Lauren has taught intermediate reading in an English Language Institute, and she has her Master's degree in Linguistics.

In this lesson, you'll learn about the southern river otter, which has the smallest range of any otter species. We'll take a look at its habitat, population, and adaptations to its environment.

A Variable Habitat

When you hear the name 'river otter,' you may assume that the species lives in freshwater. After all, rivers are typically freshwater! However, a species name doesn't always tell the whole story. Take the southern river otter (Lontra provocax), for example. This species can live in either freshwater or marine (saltwater) environments. Southern river otters are medium sized, as far as otters go. They grow to be a little under four feet from nose to tail, and they are dark brown on top with a lighter underside.

Southern river otters can live in marine or freshwater habitats.
River otter

Marine-based southern river otters live along the coastline. They prefer protected areas, such as bays or canals set a little way back from the ocean. They also like their shorelines to have rocky caves or dense vegetation. This species also lives in freshwater and can be found along lakes, streams, ponds, and of course, rivers. The otters in freshwater habitats also prefer dense plant life for protection.

Geographic Region

Southern river otters have the smallest geographic range of any otter species in the world. They can only be found in South America. Specifically, they live in central and southern Chile and southern Argentina. The marine otters mostly live along the southern tip of this area. This region is covered by temperate forest.

The average home range of a single otter covers about seven miles. The details of their movements aren't well-known, but it is thought that there is not much territory overlap between same-sex otters. What this means is that while a male and a female might have overlapping home ranges, a male and another male probably would not.

Southern river otters only live in Chile and Argentina.
Southern river otter range

Declining Population

With such a small geographic range, it is easy to see that any habitat loss would be devastating for these creatures. As of 2000, southern river otters were listed as an endangered species by the International Union for the Conservation of Nature (IUCN).

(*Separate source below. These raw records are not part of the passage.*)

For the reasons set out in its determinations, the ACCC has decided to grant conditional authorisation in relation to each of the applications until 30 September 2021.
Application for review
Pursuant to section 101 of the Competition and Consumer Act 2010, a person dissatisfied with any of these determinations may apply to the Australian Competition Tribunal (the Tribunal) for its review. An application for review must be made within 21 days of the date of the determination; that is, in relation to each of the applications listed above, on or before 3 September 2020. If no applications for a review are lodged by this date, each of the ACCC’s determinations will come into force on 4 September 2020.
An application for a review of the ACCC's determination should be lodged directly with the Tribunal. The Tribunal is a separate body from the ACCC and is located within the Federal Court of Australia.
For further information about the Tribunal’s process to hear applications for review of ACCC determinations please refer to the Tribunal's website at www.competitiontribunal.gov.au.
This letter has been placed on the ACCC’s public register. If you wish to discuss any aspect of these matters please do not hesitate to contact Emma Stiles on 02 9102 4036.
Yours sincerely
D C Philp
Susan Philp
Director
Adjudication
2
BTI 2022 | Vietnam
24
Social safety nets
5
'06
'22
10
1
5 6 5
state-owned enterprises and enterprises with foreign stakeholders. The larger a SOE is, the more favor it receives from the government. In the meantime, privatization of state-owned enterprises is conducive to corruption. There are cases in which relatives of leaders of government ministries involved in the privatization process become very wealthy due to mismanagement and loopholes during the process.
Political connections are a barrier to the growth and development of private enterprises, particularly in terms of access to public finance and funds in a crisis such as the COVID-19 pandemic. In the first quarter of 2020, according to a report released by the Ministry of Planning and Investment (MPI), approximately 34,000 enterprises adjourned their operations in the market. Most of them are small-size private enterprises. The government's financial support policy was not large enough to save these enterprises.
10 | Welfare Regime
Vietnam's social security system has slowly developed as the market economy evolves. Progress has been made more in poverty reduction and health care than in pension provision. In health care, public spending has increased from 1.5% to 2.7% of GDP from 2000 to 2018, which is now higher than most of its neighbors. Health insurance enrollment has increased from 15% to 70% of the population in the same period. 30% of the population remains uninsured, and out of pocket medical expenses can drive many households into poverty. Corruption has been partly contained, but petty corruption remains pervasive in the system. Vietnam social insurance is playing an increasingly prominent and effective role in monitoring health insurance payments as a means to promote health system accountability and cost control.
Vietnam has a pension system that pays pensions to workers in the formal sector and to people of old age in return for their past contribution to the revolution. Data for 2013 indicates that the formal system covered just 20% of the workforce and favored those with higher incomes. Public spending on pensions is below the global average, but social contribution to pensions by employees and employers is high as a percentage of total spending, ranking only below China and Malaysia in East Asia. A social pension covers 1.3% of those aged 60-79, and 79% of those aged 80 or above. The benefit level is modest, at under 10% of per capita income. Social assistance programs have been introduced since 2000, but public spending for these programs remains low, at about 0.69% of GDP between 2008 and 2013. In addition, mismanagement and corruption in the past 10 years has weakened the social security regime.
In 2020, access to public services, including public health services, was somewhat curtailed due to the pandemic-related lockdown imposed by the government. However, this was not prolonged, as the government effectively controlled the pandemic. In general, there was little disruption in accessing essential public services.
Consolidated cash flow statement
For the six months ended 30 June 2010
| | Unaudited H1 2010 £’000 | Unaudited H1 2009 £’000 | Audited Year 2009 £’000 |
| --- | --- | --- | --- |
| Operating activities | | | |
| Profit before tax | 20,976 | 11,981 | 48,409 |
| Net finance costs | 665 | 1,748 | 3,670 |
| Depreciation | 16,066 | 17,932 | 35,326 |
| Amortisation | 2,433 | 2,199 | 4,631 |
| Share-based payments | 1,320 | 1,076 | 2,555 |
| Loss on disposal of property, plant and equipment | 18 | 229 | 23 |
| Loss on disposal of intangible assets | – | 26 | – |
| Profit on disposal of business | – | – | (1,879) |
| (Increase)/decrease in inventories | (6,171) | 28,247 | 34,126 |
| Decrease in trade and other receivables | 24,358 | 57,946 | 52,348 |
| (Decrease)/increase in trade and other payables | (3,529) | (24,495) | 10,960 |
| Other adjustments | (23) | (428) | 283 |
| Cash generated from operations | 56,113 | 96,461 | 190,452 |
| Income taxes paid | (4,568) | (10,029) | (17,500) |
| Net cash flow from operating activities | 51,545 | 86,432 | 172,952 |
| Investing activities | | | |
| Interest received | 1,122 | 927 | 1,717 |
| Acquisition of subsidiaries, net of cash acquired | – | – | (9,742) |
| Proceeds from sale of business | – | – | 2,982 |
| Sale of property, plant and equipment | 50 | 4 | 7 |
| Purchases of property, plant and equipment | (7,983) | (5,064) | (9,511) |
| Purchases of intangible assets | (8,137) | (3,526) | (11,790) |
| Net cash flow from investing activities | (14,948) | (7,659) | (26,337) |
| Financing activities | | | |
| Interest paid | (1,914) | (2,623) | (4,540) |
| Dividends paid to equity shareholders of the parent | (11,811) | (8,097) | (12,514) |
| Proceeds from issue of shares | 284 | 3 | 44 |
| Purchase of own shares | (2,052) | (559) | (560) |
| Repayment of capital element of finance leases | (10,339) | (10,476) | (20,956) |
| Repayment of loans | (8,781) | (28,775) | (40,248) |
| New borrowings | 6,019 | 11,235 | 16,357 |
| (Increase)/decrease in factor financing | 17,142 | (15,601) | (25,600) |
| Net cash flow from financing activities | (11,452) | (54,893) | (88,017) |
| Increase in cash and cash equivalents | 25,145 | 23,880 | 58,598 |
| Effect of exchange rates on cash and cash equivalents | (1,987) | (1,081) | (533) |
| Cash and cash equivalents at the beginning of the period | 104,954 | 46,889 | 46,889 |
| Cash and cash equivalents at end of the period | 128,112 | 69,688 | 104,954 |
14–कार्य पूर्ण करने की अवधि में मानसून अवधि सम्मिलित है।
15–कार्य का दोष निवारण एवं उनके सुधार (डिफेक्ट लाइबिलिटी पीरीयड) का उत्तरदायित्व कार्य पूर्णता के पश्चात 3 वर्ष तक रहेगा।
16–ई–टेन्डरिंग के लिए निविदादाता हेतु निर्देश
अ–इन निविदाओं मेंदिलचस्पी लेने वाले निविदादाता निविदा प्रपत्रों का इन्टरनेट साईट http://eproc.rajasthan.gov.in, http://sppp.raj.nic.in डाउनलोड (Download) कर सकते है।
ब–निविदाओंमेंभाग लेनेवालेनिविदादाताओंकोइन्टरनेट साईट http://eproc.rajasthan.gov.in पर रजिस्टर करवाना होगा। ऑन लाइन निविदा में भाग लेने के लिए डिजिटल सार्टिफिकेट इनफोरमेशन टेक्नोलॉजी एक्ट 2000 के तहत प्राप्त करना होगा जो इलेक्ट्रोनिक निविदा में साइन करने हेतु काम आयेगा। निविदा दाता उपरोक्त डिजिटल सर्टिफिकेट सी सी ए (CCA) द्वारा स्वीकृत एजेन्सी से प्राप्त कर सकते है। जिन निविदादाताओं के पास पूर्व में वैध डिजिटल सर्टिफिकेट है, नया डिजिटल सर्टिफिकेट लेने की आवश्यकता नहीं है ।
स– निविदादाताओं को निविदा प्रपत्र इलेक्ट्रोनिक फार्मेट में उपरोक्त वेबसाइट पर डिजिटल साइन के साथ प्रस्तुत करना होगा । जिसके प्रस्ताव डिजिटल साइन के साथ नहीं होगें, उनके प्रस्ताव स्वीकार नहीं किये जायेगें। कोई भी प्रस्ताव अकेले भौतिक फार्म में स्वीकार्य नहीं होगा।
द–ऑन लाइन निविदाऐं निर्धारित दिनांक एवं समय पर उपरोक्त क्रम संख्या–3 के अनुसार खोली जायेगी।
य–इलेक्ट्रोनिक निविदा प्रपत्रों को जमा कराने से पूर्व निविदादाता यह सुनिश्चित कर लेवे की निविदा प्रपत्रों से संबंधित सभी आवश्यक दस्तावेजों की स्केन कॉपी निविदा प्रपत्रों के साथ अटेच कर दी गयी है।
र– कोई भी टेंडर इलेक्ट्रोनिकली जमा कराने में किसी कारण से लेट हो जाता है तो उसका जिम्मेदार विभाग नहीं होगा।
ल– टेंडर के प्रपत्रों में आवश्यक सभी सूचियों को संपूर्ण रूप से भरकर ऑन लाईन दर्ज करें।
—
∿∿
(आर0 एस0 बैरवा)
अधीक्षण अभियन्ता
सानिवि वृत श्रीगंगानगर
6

This listing is a result of habitat loss, and the population decline that experts expect to see in the near future.

There is no exact population count for these otters. However, the population is declining as their habitat is destroyed and vegetation cleared for human construction projects, such as dredging new canals. Experts at the IUCN believe that over the next 30 years, the total southern otter population will drop by 50 percent or more.

Another issue is that these otters do not reproduce quickly. Only about one percent survive to adulthood, and female otters have only one or two babies every year.

Adaptations

However, while southern river otters face significant threats from humans, they have a number of adaptations that make them well suited for their natural environment. The first is that they have incredibly powerful little legs. These propel them through the water at high speeds to help them hunt. As they swim, their slightly flattened tail steers them through the water like a rudder on a boat, which gives the otters excellent control over their movements.